======== Exercise text ========

A year after the events in Ferguson, Mo., split the nation with fault lines of confusion, anger and mistrust, grave issues still exist with the way police and their communities interact.
The arrest and subsequent death of Sandra Bland caused an outcry. The shooting of Walter Scott outraged the nation. The death of Freddie Gray set Baltimore on fire. High profile cases of alleged police misconduct are causing many Americans – minorities in particular – to view police with resentment and fear.
But in an age where everyone’s carrying a camera and the Internet gives anyone a platform to sound off, police officers are often caught in the crossfire of misplaced rage and ignorance. All too frequently officers are showing up in news feeds “behaving badly” in 30-second video clips without much context to understand the events transpiring.
Regardless of justification, the atmosphere for police in America is growing increasingly hostile, so how are local police forces combating the negativity in the press and in their communities?
The power of connection
Chris Cognac, sergeant of the Community Affairs Unit with the Hawthorne, Calif., Police Department, thinks the tides of public opinion can shift one conversation – and one cup of coffee – at a time.
In 2011, the Hawthorn Police Department was looking for a way to improve its community relations. “We needed to do something different to try and reach out and connect with our community,” Cognac says. “We wanted to do something that was simple and obviously cost-effective.”
One of the problems Hawthorne was facing, according to Cognac, is that the publicized actions of officers, regardless of location, impacts the institution of policing overall. Simply put, if an officer in Alabama is found guilty of misconduct, that affects how the public perceives officers in California.
However, Cognac wondered if the trend could work both ways. If negative public perception was without borders, could positive perception of the police spread as easily?

======== Record extracts ========

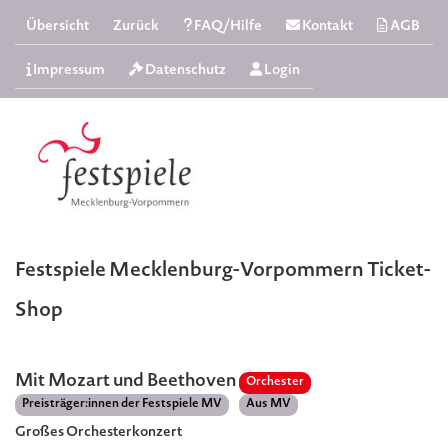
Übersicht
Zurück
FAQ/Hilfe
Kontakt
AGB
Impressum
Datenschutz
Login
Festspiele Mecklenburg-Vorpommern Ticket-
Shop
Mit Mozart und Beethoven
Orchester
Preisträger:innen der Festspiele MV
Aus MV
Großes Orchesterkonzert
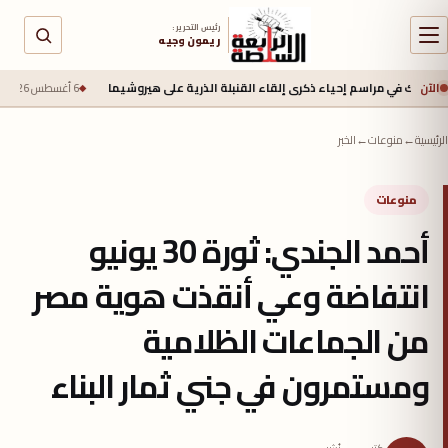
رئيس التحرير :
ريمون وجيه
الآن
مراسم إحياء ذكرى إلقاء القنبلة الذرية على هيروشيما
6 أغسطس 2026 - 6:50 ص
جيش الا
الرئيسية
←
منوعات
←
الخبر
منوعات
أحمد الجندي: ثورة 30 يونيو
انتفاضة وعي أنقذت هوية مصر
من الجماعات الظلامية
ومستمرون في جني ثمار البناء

========
======== Record extracts ========

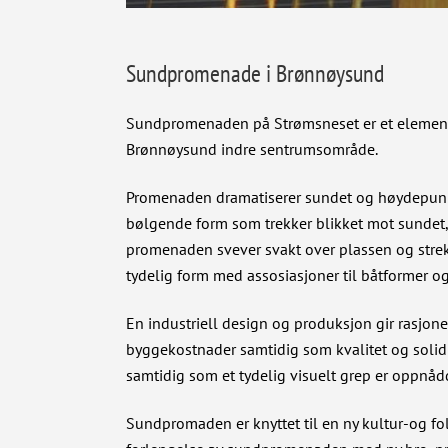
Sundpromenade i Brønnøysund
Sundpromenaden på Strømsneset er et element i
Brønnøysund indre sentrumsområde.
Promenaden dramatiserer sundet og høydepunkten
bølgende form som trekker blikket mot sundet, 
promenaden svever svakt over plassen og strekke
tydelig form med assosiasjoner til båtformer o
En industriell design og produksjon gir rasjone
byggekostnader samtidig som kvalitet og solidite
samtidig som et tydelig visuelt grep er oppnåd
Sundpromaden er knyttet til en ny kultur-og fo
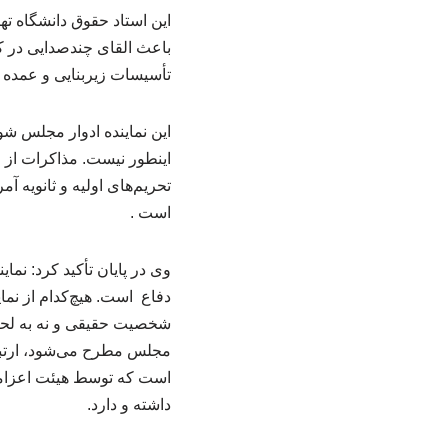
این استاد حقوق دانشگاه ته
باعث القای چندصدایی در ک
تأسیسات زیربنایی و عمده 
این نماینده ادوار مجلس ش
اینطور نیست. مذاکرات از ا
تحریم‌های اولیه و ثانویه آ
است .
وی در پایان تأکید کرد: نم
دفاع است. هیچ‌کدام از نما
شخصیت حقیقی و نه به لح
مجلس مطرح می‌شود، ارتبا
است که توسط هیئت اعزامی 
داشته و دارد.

========

Questions
- A) Copy word for word the passage of the article on police and community relations that opens with the words containing "A year after" and closes with "resentment and fear.".
- B) Pick up the article on police and their communities at the point where it stops, and continue it.

Answers for this exercise
- A)
A year after the events in Ferguson, Mo., split the nation with fault lines of confusion, anger and mistrust, grave issues still exist with the way police and their communities interact.
The arrest and subsequent death of Sandra Bland caused an outcry. The shooting of Walter Scott outraged the nation. The death of Freddie Gray set Baltimore on fire. High profile cases of alleged police misconduct are causing many Americans – minorities in particular – to view police with resentment and fear.

- B)
Though departmental brainstorming, the idea for “Coffee with a Cop” was conceived. As the name implies, the program encourages residents to visit local coffee shops and have informal, low-pressure discussions with law enforcement officers over a cup of Joe.
The idea spread through the industry press and word of mouth – first to Superior, Wis., and Gulf Shores, Ala. – both of which saw successes through their respective programs. Cognac says that as the ball began to roll, the University of Illinois contacted Hawthorne with the idea to write a grant proposal to help the program grow.
Through its partnership with the university, the Hawthorne PD received a U.S. Department of Justice (USDOJ) Office of Community Policing grant, which awarded the Coffee with a Cop program $399,990 to develop an official curriculum and infrastructure, as well as to fund 10 regional training sessions across the U.S.
During the training sessions, the Coffee with a Cop team worked with officers from across the country to develop communications skills, overcome cultural boundaries and engage in procedural justice, Cognac says, but it mainly focused on how to speak with members of their community. “A lot of it was how to talk to people,” he says, “how to not be that unapproachable cop.”
The program’s strength, Cognac says, is derived from its informal nature. “[There are] no speeches, no agendas,” Cognac says. “This isn’t a meeting.”
Events are held in local establishments where officers get to know community members, whether residents showed up for the session or simply to grab a coffee before work.
“That’s the best part,” Cognac says, “because you’re getting to know people who weren’t there to necessarily see you, so you’re making that face to face, barrier-free interaction.”
Another element that makes the program so successful is that it involves everyday officers. “That’s what’s so great about this,” Cognac says. “It’s about the police officers that actually serve. It’s not about the figurehead or the brass.” At its core, the program is about connecting the officers to the people they serve and protect on a daily basis in a meaningful way.
In his experience, Cognac says the topics discussed at a typical event cover a broad range. Often it’s an individual that just wants to meet a police officer. Sometimes it’s a resident that wants to thank them for their service. Sometimes it’s a person who has a significant complaint, or someone who wants to bring a non-emergency to the department’s attention. All conversations are treated with respect and handled accordingly.
The obvious benefit of the program, Cognac says, is the increase in trust residents feel for their police, but the program has had the unintentional benefit of increasing officer morale. Often officers only see the worst in a community. By interacting with community members positively, jaded officers can gain a new perspective. “It works both ways,” Cognac says.
However, as simple as the program sounds, “there are a million ways to screw it up,” Cognac says, laughing. “Don’t park too many cop cars out front, or it looks like a crime scene.”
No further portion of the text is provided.